If not, this can be an issue. Or it was just a bad memory stick.

Test them with memtest, if possible.


----------



## Beachlover.iow (Dec 28, 2013)

Thank you everyone - WOOTS very loudly !
I have been online now for two hours- downloading and stuff and No sign of the BCOD !!!!

I tested the Memory stickg BlueKnight and they were both fine. I am now using both!!  8Gb

I am not totally sure what was going on but I think it was a combination of adding new hardware (the MB and Processor) and because Windows was a clean install it was having trouble detecting the new hardware because it dident have all the updates (ie SP1). Of course I couldent get all the updates until I had stablised the machine long enough to get online   Anyway, after taking out the RAM and putting it back  plus with several restarts Windows updated everything needed.
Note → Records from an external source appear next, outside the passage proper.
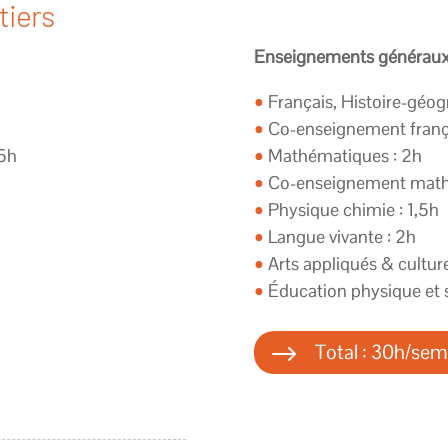
tiers
Enseignements généraux
•
Français, Histoire-géog
•
Co-enseignement frança
,5h
•
Mathématiques : 2h
•
Co-enseignement math 
•
Physique chimie : 1,5h
•
Langue vivante : 2h
•
Arts appliqués & culture 
•
Éducation physique et s
$
Total : 30h/sem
This seems for now  to have fixed the problem . All be it four days later !!  Phew !!
Im just about to see if it will run a three D game *fingers crossed

I just want to say thank you so much to everyone who contributed to this thread !!

Im wishing you all a wonderful and prosperous New Year !!!
(I'll be back when I upgrade my graphic card )


----------



## Arjai (Dec 28, 2013)

Beachlover.iow said:


> Thank you everyone - WOOTS very loudly !
> I have been online now for two hours- downloading and stuff and No sign of the BCOD !!!!
> 
> I tested the Memory stickg BlueKnight and they were both fine. I am now using both!!  8Gb
> ...



I wonder if one of the ddr's was not seated all the way?


----------



## itsakjt (Dec 28, 2013)

Arjai said:


> I wonder if one of the ddr's was not seated all the way?



Absolutely. Loose RAMs are the most common BSOD culprits to my experience.


----------